Yeaaaaa!!!! Thanks Deb for all you do and finding forever parents for these sweet babies.


----------



## Cosy (Feb 9, 2006)

What a sweet picture, Deb. I'm so glad she's going to a great home.


----------



## mss (Mar 1, 2006)

That's wonderful! :biggrin: Congratulations to Joanie, to her new family, and to her rescue family who helped her on her way to a great new life! :wub:


----------



## Deborah (Jan 8, 2006)

Great news! :biggrin:


----------



## Snowbody (Jan 3, 2009)

:sHa_banana: :cheer: Joanie's got a furever home!!!! Yea!!! What great news. I hope her mom joins SM and keeps us up to date. Despite her girth I thought she was beautiful. I know she'll make Gypsy very happy. :biggrin: Boy you're going to have an empty house before you know it  (time for a spit take Deb)


----------



## drclee (Jul 16, 2008)

I'm so happy for Joanie! It's another happy ending! :aktion033:


----------



## Bonnie's Mommie (Mar 2, 2006)

:chili: :chili: YAY FOR JOANIE!! :chili: :chili: Now you're down to what, Deb, 10? Give her a big goodbye hug from me and Bonnie!


----------



## iheartbisou (Feb 13, 2007)

Congratulations to Joanie and her new mommy!! That's fantastic news!!


----------



## maggieh (Dec 16, 2007)

That's awesome! Thank you Deb for helping her along the way! Hugs to all, especially new mommy Gypsy.


----------



## thefab5 (Feb 1, 2007)

Hooray for Joanie!

Go have a wonderful life!


----------



## njdrake (Apr 23, 2007)

That's wonderful!!
Congratulations Joanie!!


----------



## sophie (Jul 9, 2006)

Way to go, Joanie!!! Your new mom sounds wonderful. I hope she joins SM, too!!!

Linda


----------



## The A Team (Dec 1, 2005)

Ok, so now that I'm late in seeing this.....how'd it go?? Was Joanie happy to go?????? Was Gypsy in love??? were there pictures taken???

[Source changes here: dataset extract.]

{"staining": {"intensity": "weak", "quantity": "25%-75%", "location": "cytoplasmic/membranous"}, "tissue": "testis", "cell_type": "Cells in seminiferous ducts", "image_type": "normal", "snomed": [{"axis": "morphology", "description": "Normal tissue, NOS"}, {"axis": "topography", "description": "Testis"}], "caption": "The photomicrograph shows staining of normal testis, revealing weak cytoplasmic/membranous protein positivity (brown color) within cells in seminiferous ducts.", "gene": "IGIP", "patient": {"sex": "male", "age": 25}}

all these questions....sorry....


----------



## maltlovereileen (Jan 19, 2009)

So Fantastic!!!!! You will miss her, Deb... but your revolving door is such a Godsend for so many (fat ones included  ;D)... xoxoxox


----------



## 3Maltmom (May 23, 2005)

LOL ~ So very sorry, I've had a terrible cold all week, which gave me an ear, and tooth-ache, along with my new "sales" position.

So, I talk to Gypsy last night, and her new GPS led her to Escondido. Bless her heart, she got lost, with no help, as she was in
San Diego County, and asking for help. She didn't call me, as she didn't want to bother me at work. 

She stayed in a hotel last night, and will be here shortly. 

I bathed my Joanie, clipped her little/big bummy, and have been snuggling. Gosh, she's a love. :wub: 

I'll keep you all informed, and once again, take plenty of pics. I'm soooo happy for my Joanie. I can't believe it. She will be loving life.

She's currently on my lap. And yep, the tears are flowing. I will miss her big butt.


----------



## Johita (Jul 10, 2009)

Yay for Joanie - heres to a wonderful life in her new home!


----------



## mysugarbears (Aug 13, 2007)

Awesome news!!! Congratulations Joanie on your new home.


----------



## mfa (Oct 5, 2009)

ohhh, I hope you dont miss her too much, she's such a precious sweet girl! :wub: 

i really hope her new mom joins SM!!


----------



## Matilda's mommy (Jun 1, 2005)

Joanie has such a sweet little face :wub: Somehow I missed the thread about Joanie, how old is she Deb? I'm so glad she will have a loving home. Can't wait to see pictures


----------



## plenty pets 20 (Jul 8, 2006)

Just talked to Deb and she asked me to update you all. Things got a little delayed with Gypsy getting lost and had to spend the night in Escondino. LOL So she is at Deb's now and they are going to dinner at the Olive Garden. Tommy loves Gypsy and they are all having a great time. Deb will post more later and not sure if that will be tonight or tomorrow. She is getting pics for us, lots of them she tells me.


----------



## bellapuppy (Dec 1, 2008)

GREAT NEWS!! :wub:


----------